Posts Tagged ‘international criminal law’

Sudan: Our Optimistic Prediction = Fail. Our Cynical One? Right On.

Monday, March 16th, 2009

 

Starting in November, we’ve predicted two alternative reactions that Sudan’s Omar al-Bashir could have if the ICC issued an arrest warrant. On the one hand, he could start acting all cooperative, and thereby appease a U.N. Security Council that wants any excuse to avoid ICC action here. On the other hand, Bashir could just terminate international aid to Darfur, kick out peacekeepers and aid workers, and then blame the resulting death and suffering on the West while he consolidates his local power.
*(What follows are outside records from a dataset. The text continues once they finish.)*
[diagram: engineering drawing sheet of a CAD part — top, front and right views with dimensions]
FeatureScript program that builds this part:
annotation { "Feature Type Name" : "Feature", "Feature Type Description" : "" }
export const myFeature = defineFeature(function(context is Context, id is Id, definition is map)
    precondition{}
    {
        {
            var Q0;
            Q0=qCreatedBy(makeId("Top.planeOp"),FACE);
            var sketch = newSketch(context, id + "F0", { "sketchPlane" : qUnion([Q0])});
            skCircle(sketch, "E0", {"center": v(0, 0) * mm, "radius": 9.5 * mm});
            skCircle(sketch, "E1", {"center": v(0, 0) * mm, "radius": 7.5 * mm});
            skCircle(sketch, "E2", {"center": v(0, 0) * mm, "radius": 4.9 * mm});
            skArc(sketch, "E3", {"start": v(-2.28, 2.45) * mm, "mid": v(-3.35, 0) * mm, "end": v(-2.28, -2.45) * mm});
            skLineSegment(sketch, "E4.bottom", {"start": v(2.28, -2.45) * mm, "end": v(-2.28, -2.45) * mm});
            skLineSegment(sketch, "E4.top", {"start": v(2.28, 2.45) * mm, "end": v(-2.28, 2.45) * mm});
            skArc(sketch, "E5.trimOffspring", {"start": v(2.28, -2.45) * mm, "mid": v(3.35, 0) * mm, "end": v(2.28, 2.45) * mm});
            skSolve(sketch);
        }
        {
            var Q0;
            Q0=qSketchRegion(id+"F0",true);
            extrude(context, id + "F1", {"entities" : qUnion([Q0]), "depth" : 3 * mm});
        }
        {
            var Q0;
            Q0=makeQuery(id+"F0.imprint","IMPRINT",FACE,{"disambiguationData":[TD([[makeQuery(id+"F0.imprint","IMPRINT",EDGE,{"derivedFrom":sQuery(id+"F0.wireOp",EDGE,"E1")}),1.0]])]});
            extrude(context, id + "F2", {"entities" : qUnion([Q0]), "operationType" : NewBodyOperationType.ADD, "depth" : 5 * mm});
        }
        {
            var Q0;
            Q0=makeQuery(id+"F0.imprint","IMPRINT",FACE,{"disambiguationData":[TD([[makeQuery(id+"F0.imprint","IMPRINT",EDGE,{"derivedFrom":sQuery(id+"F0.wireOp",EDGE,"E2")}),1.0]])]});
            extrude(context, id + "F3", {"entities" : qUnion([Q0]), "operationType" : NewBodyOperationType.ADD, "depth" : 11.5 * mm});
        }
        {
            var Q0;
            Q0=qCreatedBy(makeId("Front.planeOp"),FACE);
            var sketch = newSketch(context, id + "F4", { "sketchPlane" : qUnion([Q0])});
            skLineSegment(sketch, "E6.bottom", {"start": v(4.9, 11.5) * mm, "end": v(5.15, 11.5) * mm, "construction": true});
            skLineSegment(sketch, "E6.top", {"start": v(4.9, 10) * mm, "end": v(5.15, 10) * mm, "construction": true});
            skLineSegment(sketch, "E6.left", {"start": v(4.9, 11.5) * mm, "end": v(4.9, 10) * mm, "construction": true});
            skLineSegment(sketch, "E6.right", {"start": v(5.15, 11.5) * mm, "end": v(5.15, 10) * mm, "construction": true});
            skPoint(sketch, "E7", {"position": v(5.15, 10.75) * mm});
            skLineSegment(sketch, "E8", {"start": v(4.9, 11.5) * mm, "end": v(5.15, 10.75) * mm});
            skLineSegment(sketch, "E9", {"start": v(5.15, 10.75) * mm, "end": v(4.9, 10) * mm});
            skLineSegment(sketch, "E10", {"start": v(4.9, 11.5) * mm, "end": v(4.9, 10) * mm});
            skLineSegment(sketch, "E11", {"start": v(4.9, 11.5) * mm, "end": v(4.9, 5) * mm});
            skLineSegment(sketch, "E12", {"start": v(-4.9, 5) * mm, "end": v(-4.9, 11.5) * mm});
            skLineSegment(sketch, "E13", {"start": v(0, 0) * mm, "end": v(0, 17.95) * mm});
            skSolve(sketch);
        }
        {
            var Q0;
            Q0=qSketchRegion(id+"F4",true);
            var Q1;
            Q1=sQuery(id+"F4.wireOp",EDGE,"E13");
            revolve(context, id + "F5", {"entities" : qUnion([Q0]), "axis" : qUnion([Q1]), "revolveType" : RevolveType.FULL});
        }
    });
It looks now like Bashir has gone with door number two. The BBC reports today that Bashir now says “he wants all international aid groups out of the country.” Speaking to a rally, Bashir stated that “within a year, we don’t want to see any foreign aid group dealing with a Sudanese citizen. If they want to bring relief, let them drop it at airports or seaports. Let [Sudan’s] national organizations deal with our citizens.”

Within the past week or so, Bashir has already expelled 13 large international organizations, claiming that they were spying for the ICC.

According to the Beeb, “the United Nations said the expulsions would leave millions at risk of a humanitarian crisis.”

So okay, lesson learned (re-learned, of course). Dictators don’t choose to go gently into that sweet good night of punishment at the hands of modern procedural justice. Go figure.

So then fine, but now what? Will the Security Council take this opportunity to announce a deferral of any prosecution, under Article 16 of the Rome Statute, in the stated interests of forestalling any humanitarian crisis? They could choose to be seen as pragmatic and wise, opting to sacrifice the individual prosecution of the dictator in order to save the lives of tens or hundreds of thousands. And of course, those P5 nations opposed to ICC action (China and Russia because Sudan is an important partner, and the U.S. because it doesn’t want the precedent of prosecuting a head of state) would have the out they’re looking for, all while appearing humane and acting for the best.

Or will they allow the ICC’s arrest warrant to continue, watch the foreign aid be expelled, watch Sudan’s warlord take control of any aid naively dropped off at the border, and stand on principle to bring the rule of law to failed states?

We’re going to go with the cynical prediction this time. Just a hunch.